- **EXERCISE DESCRIPTION**
Print the lines that run from the line with "focal_35mm: 137" to the line with "focal_mm: 70", keeping both end lines, exactly as they appear in the entries below, and nothing else.
^^^^^^^^^^^^^^^^
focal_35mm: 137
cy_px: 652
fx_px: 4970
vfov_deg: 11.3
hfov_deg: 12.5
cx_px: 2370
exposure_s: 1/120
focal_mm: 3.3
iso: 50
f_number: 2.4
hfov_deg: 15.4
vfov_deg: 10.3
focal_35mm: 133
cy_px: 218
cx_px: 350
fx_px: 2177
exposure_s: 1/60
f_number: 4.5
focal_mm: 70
^^^^^^^^^^^^^^^^
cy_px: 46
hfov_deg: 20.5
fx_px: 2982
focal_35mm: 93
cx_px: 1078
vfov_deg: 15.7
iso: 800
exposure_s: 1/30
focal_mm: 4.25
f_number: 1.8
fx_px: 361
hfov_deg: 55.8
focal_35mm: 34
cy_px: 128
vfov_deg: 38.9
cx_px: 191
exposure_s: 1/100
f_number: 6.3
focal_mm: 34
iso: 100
^^^^^^^^^^^^^^^^
- **EXERCISE OUTPUT**
focal_35mm: 137
cy_px: 652
fx_px: 4970
vfov_deg: 11.3
hfov_deg: 12.5
cx_px: 2370
exposure_s: 1/120
focal_mm: 3.3
iso: 50
f_number: 2.4
hfov_deg: 15.4
vfov_deg: 10.3
focal_35mm: 133
cy_px: 218
cx_px: 350
fx_px: 2177
exposure_s: 1/60
f_number: 4.5
focal_mm: 70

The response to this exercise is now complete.